2002 Denver Annual Meeting (October 27-30, 2002)

Paper No. 7
Presentation Time: 8:00 AM-12:00 PM

PROVENANCE OF MIDDLE STONE AGE TOOLS OF THE LAETOLI ARCHAEOLOGICAL SITE, TANZANIA


ADELSBERGER, Katherine A., Department of Geology, Beloit College, 700 College St, Beloit, WI 53511, WIRTH, Karl R., Geology Department, Macalester College, 1600 Grand Ave, St. Paul, MN 55105 and MABULLA, Audax Z.P., Archeology Unit, University of Dar es Salaam, PO Box 35050, Dar es Salaam, Tanzania, adelsber@stu.beloit.edu

Much information used to reconstruct early human behavior has been inferred from the analysis stone tools. The objective of this study is to determine whether the raw materials used by "archaic" Homo sapiens (200 Ka) at the Laetoli Archaeological Site (LAS), Tanzania were derived locally, or whether they were transported from distant sources. More than 200 Middle Stone Age stone tools (hammerstones, cores, and flakes) were collected by surface survey from six LAS localities. These stone tools erode from the upper Ngaloba Beds, which have also yielded a cranium of an archaic Homo sapiens (LH18) dated to about 200 Ka. Most stone tools were manufactured from basalt (>60%), and these are compared with 60 samples of nearby exposures of basaltic lava (Ogol Lava Beds; 2.41 +/- 0.12 Ma). On the basis of texture, mineralogy, and major and trace-element compositions (see Wirth and Adelsberger, this volume), we conclude that at least two non-Ogol sources were used in the manufacture of the Laetoli basaltic tools.

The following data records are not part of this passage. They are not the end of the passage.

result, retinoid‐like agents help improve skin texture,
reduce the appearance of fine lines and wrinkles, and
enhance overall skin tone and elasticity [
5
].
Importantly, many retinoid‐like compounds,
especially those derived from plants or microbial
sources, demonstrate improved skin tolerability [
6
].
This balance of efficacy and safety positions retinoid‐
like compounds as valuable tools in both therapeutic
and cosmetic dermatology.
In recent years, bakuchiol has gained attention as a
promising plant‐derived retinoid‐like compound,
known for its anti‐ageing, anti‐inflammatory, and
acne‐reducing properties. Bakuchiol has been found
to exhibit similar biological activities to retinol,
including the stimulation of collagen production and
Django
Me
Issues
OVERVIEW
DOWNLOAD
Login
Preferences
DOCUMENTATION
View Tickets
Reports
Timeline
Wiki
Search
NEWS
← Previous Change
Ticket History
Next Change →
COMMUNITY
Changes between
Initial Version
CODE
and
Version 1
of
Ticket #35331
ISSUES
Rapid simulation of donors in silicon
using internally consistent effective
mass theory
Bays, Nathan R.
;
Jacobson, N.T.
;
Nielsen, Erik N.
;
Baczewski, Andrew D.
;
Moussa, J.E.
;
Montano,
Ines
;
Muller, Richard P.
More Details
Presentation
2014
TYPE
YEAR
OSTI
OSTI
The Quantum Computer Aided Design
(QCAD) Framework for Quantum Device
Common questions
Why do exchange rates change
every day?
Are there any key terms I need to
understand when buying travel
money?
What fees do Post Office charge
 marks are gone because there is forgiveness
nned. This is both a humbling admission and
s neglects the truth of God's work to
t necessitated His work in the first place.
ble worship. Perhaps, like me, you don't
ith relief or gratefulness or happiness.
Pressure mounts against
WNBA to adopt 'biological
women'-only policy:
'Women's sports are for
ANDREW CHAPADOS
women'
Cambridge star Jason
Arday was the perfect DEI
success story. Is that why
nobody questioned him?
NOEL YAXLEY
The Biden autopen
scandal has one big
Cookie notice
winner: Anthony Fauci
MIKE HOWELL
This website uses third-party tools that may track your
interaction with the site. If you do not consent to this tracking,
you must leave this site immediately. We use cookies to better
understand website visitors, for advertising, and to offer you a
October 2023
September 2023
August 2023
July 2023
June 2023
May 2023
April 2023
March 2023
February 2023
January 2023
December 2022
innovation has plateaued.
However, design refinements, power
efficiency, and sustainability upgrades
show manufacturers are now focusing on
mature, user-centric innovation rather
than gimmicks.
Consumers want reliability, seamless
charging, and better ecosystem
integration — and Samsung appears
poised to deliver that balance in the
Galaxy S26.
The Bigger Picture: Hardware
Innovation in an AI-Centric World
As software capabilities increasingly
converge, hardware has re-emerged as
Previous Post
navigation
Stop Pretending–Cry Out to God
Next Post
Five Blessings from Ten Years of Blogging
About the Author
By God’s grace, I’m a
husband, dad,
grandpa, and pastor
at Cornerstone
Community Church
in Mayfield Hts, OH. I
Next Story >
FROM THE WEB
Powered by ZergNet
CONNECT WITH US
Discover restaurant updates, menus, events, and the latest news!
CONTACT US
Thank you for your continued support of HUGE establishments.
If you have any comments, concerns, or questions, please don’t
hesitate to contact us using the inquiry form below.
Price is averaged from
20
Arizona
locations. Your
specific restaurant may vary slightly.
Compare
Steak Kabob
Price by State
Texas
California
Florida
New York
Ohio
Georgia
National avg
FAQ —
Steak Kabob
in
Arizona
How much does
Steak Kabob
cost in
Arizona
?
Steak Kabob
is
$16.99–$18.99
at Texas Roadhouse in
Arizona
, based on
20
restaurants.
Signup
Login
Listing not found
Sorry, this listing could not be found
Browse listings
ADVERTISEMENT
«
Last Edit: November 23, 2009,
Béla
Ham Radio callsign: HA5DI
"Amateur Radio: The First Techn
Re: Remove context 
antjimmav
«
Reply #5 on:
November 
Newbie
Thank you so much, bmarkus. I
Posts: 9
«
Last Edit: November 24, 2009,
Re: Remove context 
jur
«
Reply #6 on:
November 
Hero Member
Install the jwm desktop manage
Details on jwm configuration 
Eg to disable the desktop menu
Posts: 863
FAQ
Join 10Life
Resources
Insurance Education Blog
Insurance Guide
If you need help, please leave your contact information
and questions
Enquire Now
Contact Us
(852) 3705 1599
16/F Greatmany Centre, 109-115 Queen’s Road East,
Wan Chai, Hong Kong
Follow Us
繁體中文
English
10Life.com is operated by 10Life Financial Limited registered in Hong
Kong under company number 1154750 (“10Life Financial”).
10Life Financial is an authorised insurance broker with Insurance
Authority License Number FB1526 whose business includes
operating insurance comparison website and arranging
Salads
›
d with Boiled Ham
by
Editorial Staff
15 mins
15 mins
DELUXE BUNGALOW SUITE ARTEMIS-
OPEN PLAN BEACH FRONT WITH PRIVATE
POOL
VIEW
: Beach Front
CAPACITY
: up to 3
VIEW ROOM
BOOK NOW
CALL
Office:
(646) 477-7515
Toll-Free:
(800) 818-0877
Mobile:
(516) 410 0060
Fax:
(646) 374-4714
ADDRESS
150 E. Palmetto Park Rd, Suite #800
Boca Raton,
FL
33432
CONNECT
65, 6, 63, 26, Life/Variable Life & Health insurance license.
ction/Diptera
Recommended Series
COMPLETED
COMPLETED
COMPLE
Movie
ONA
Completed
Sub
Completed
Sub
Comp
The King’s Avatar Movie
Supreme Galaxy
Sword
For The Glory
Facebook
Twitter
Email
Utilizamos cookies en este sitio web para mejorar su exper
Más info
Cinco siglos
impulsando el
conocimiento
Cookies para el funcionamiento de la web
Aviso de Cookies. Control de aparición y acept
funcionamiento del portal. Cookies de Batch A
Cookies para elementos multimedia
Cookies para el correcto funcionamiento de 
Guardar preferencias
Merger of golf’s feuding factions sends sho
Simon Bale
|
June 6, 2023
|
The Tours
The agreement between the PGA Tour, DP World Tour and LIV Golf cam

The basaltic stone tools are aphanitic and non-vesicular whereas samples of Ogol Lavas contain abundant phenocrysts of olivine and clinopyroxene and are commonly vesicular. Furthermore, the tools and Ogol lavas have distinct major ( e.g., SiO2, Na2O, Mg#) and trace (e.g., La/Nb, Nb/Y) element compositions. These data indicate that the basalts utilized for toolmaking were derived from non-Ogol sources. Possible nearby sources included Lemagrut, Sadiman, and Oldeani volcanoes which are 20-30 km distant from Laetoli suggesting that "archaic" H. sapiens at Laetoli had a wide geographic range. Alternatively, basalt from non-local sources may have been locally available to early humans as transported fragments in streams. Although the source of the basalt used in the manufacture of stone tools at the LAS was not be determined in this study, it is clear that the widely-available and local Ogol basalts were not preferred by archaic Homo sapiens. Recent studies have shown that tools produced from vesicular and porphyritic basalt produce a poorer cutting edge than do tools produced from fine-grained rocks and apparently the archaic Homo sapiens of the Laetoli region comprehended these attributes as early as 200,000 years ago.